A tamper can be something as simple as a nail. In my case, it’s sometimes my pointing finger, which makes me walk around with smudges on my face. Nothing says “adult” like a face smudged with ashes. Fortunately, most of the time I do use a tamper. I get tired of my wife pointing out that my nose has a black smudge on it.

Czech ToolA tamper can be a tamper alone, or it can be part of a set of pipe tools. Usually your first tamper will be the three tool Czech gizmo. It has a poker, a tamper, and a small spoon. This remains my most used tool, as I can use the poker to loosen the tobacco if I’ve packed it too tight, the tamper to tamp of course, and the spoon thing to move around the tobacco in the bowl, like closer to the draw hole if necessary. I’m not sure what that spoon thing is actually meant to do, but that’s what I use it for.

Tampers can also be a collectible classy instrument, like high end pens. There are tampers made from exotic woods, pewter, formed steel; pretty much anything that can be made with a blunt end to tamp down the tobacco. These runs from the double digits, to hundreds, if not thousands of dollars. I’ll add here that the Czech tool runs about $3 depending on where you get it. Back to the fancy tampers…

You can find tampers by just Googling them. My favorite tampers are from Catnip Hill Trading Company. The drawback is that they are pewter and soft, and can be broken if not handled carefully.

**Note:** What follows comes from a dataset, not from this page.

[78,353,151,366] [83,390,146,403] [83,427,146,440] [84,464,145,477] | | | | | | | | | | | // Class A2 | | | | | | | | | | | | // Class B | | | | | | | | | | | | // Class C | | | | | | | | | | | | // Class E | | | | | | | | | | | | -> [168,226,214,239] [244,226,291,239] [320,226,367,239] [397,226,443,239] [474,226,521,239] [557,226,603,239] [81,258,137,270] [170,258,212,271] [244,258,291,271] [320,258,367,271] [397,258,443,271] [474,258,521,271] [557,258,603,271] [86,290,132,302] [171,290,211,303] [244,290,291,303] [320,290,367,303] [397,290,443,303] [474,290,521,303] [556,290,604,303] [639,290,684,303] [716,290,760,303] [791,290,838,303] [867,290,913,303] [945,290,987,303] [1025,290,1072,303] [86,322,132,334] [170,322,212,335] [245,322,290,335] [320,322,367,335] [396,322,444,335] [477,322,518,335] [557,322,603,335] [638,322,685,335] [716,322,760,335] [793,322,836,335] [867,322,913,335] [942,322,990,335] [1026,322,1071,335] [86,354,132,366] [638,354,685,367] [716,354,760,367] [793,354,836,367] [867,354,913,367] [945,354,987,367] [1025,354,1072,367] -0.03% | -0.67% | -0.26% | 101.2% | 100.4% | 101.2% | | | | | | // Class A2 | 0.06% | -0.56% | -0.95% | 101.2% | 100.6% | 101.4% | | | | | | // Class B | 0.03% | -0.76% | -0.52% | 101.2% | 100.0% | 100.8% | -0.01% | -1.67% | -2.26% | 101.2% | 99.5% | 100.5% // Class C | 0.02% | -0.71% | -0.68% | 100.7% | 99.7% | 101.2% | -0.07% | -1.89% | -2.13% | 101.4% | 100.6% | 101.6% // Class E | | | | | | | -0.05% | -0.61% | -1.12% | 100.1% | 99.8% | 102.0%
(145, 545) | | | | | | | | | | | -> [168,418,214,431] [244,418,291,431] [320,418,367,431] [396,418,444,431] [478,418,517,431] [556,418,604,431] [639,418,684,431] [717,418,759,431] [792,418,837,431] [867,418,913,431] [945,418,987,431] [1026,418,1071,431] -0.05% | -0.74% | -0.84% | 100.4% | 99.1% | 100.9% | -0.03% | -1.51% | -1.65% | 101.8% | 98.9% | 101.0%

I got the Calvinist pipe tamperCalvinist tamper as a humorous gift, and I ended up breaking the tamper. There’s no fixing it. Even if you melt the tamper pieces back together, it’s never as strong as the original. So these make good collectable tampers, unless you’re a careful person, or pick a thick tamper or short tamper unlikely to break. I told you I’m a klutz.

Again, I’ve been known to use anything at hand if I’ve misplaced my tamper, from my finger, bolts, the back end of pens, keys (they don’t work very well), multiple burnt matches, a thin lighter (not the smartest of things to do). I told you, I get desperate.

Sometimes I think I should make my own goofy tampers, out of wood or something metal. If you’ve made your own unusual tamper, I’d love to hear about them. It’d also be fun to hear about anything you’ve used as a tamper in desperation.